2. In a medium frying pan, add olive oil and butter. Melt butter and add scallops. Sprinkle salt and pepper lightly over scallops. On a medium to high flame, cook scallops about 2 – 3 minutes, check for browning. Turn scallops and cook about 1 ½ minutes more. Do not overcook. Scallops should be light to dark brown on both sides. Remove from pan.
3. Add chopped onions and sliced garlic. Sautee garlic and onions while scrapping pan, till tender. Add white wine and continue to cook. Remove pan from flame and set aside.

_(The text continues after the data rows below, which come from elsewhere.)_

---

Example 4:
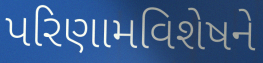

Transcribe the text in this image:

પરિણામવિશેષને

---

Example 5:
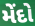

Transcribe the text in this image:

મેંદો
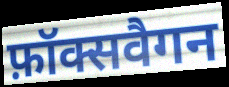
फ़ॉक्सवैगन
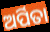
ଅର୍ପିତା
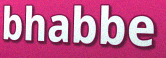
bhabbe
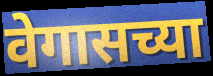
वेगासच्या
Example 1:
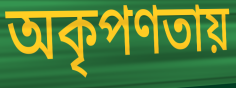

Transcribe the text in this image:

অকৃপণতায়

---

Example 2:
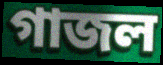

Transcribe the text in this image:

গাজল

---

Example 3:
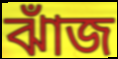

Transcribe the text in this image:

ঝাঁজ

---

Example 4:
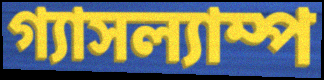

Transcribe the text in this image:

গ্যাসল্যাম্প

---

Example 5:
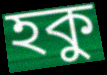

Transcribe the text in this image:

হকু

4. Add scallops to sauce and serve immediately
5. Optional – Server scallops on top of risotto, garnished with fresh parsley.
6. Serves 2 persons.
7. ENJOY – Scallops made seared simply!
I gotta believe all of you have heard a certain piece of advice a million times over: pursue your passion and the money will follow. My passion just happens to be cooking, and I’ve been happily pursuing it for many decades! While the money hasn’t exactly followed, I have no regrets. My intense interests in cooking and baking have attracted new friends and experiences to my life. When I run into someone with the same passion I have about cooking, they can’t wait to share some new recipe, especially if it was a success. However, with every cooking success there are equal amounts of cooking disasters. These disasters become opportunities to learn what not to do or just opportunities to laugh over our mistakes.

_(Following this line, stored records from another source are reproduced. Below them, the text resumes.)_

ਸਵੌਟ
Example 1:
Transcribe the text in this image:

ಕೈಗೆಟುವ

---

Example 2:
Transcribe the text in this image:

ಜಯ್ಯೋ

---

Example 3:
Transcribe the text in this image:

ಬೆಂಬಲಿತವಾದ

Whether at a party or on line at the food store, I always seem to connect with the one person who loves cooking as much as I do. Those of us who love to cook, also love to talk about cooking and food. Now this brings me to a little something I learned about my featured Scallop recipe – years ago a friend told me if you soak scallops in milk it would remove any fishy smell. It proved to be a great little tip which made a big change in the outcome of my scallop recipes. Soaking Bay or Sea scallops in milk prior to cooking does indeed remove that fishy smell and makes them nice and tender. In addition, my sister-in-law, Donna, also advised, that I always soak in milk first, any frozen fish that I defrost before I plan on cooking it. There you have, milk, it does fish good!
A little tip from Somebody’s Mom…..chat it up with folks in front of you or behind you on line in the grocery store. You might get a tip that could change one of your recipes from great to marvelous darling! OK, if nothing else, it will make your waiting time on line a lot less frustrating!